Professor Wilson offers an example of “reasonable accommodation” for Title VII purposes from the 7th Circuit:
In Rodriguez v. City of Chicago, for example, a Catholic Chicago police officer, Angelo Rodriguez, requested a reassignment after being posted at an abortion clinic in his district. Officer Rodriguez expressed willingness to serve in the event of an emergency breach of peace at the clinic but asked not to be assigned active duty at the clinic since it would violate “religious beliefs … that prohibit [his] participation in keeping abortion clinics open.” The Rodriguez court noted that “[u]nder Title VII … an employer must reasonably accommodate an employee’s religious observance or practice unless it can demonstrate that such accommodation would result in an undue hardship to the employer’s business.”
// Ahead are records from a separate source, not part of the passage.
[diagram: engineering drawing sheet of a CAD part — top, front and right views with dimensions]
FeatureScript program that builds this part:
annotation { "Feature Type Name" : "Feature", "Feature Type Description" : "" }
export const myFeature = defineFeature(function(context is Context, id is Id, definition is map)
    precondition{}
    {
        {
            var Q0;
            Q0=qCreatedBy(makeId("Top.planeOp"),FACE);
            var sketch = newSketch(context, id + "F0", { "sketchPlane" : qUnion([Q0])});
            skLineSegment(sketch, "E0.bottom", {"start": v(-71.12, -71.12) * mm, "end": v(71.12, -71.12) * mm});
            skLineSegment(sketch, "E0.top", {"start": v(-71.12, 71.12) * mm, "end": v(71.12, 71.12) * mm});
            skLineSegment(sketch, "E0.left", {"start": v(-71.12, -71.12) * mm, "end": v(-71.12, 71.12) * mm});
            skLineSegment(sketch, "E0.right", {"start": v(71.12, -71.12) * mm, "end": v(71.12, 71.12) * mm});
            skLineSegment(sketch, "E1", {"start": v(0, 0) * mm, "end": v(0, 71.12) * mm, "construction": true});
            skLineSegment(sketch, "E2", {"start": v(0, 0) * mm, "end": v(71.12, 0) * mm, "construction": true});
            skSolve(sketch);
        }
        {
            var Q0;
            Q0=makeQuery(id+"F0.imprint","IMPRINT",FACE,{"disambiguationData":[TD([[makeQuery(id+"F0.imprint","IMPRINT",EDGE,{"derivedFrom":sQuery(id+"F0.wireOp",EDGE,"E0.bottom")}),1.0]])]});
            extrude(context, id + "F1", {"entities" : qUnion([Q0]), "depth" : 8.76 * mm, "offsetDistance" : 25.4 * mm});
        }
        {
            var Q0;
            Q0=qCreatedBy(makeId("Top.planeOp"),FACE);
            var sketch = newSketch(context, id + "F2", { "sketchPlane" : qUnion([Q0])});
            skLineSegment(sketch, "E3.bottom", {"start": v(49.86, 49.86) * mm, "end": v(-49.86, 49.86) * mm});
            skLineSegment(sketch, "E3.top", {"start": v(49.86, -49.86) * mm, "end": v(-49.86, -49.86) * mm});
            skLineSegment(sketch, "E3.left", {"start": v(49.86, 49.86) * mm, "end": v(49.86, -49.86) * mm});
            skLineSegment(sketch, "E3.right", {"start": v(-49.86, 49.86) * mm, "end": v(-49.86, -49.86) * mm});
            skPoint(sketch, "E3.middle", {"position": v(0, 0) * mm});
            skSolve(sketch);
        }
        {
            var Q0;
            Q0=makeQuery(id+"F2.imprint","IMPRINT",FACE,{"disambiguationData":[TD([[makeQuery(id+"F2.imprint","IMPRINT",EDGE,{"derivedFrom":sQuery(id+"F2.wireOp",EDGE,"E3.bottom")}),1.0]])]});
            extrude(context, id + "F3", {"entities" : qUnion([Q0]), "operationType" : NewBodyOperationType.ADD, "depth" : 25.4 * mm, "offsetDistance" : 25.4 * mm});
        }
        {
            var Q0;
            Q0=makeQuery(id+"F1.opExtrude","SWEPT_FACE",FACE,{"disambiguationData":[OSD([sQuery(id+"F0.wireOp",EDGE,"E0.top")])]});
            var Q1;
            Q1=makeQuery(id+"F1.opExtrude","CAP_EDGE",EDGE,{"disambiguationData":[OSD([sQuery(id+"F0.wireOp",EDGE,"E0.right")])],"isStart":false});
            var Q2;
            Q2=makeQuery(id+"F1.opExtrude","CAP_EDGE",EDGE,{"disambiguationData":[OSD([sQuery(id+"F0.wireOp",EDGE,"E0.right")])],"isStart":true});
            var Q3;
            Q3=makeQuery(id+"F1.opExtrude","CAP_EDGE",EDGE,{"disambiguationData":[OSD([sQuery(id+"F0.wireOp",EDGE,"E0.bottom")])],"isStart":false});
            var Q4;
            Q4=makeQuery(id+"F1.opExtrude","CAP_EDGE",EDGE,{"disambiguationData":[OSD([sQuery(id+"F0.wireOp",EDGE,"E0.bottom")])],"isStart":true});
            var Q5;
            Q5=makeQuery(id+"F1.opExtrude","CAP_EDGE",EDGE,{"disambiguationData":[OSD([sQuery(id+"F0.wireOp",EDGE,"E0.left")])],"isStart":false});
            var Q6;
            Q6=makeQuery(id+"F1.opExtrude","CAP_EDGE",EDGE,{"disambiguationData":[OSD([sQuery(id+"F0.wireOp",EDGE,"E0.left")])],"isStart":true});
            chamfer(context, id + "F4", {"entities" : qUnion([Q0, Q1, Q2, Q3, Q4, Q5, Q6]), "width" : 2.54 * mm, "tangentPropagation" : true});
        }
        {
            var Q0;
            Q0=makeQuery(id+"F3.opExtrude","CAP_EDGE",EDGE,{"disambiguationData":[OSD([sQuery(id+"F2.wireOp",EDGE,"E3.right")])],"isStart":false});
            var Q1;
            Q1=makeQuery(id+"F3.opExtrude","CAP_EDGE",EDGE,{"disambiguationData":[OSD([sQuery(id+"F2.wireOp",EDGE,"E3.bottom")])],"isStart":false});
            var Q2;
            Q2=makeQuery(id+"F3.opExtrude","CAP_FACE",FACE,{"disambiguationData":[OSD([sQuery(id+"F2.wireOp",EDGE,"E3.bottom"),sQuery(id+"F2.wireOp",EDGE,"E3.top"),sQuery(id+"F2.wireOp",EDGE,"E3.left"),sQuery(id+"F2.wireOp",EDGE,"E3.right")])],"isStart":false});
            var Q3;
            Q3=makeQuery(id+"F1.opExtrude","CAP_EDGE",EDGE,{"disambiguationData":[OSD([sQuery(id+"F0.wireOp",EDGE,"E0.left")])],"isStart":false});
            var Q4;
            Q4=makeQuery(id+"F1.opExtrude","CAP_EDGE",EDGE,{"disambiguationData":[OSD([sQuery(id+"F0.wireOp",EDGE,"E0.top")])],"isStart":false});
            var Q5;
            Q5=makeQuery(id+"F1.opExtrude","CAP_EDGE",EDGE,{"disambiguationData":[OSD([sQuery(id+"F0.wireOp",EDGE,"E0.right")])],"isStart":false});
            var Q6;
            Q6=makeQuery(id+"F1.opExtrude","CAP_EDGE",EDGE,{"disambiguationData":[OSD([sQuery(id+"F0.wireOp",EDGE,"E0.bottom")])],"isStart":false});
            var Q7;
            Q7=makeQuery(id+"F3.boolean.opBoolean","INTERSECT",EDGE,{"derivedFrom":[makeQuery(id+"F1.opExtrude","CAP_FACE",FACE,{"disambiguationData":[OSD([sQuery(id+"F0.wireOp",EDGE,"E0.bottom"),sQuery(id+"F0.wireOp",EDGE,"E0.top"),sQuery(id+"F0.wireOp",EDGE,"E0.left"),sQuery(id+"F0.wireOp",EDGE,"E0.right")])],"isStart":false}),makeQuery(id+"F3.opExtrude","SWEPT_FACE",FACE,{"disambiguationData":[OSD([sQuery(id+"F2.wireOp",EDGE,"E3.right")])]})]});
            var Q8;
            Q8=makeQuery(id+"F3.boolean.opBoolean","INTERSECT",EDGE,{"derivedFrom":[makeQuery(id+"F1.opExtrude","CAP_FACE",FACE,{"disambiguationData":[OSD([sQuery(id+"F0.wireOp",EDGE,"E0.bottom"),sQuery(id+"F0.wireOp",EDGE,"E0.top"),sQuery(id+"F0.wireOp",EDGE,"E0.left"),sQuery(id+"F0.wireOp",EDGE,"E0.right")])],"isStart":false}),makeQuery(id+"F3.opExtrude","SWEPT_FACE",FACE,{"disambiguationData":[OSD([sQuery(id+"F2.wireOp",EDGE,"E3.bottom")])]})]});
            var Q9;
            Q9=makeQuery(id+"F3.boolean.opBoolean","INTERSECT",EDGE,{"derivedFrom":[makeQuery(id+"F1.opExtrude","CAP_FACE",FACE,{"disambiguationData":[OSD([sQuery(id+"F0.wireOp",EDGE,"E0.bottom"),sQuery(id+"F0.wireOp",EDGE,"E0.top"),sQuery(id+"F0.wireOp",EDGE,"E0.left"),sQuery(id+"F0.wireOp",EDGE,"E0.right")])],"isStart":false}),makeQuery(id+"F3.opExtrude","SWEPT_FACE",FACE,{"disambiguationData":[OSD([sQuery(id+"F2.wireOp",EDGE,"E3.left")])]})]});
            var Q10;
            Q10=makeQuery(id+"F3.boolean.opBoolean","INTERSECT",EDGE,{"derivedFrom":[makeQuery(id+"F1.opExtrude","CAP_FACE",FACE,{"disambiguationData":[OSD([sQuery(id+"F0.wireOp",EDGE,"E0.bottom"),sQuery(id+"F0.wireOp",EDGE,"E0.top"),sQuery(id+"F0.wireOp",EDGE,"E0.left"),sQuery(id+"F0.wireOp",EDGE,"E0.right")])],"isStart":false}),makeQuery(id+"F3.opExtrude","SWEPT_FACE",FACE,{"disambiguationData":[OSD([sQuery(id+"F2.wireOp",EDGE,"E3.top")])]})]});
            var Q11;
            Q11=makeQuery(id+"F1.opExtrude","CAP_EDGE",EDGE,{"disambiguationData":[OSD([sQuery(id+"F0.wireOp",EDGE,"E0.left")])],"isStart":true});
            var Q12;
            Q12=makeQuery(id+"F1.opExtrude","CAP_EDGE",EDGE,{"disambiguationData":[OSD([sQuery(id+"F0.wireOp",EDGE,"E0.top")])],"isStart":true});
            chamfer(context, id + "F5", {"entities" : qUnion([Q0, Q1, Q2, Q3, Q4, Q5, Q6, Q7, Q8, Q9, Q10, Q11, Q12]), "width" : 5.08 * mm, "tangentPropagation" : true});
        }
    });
Indeed, the court ultimately ruled that the city’s offer to transfer Rodriguez to a district “comparable to [his own] but without abortion clinics,” with “no reduction in his level of pay or benefits,” was “a paradigm of reasonable accommodation.”
Religious objection is not a trump card, but employees’ religious objections should be accommodated when possible. Our law demands a careful—and possibly complicated—balancing of interests. The North Carolina bill is a good way to achieve peaceful coexistence going forward.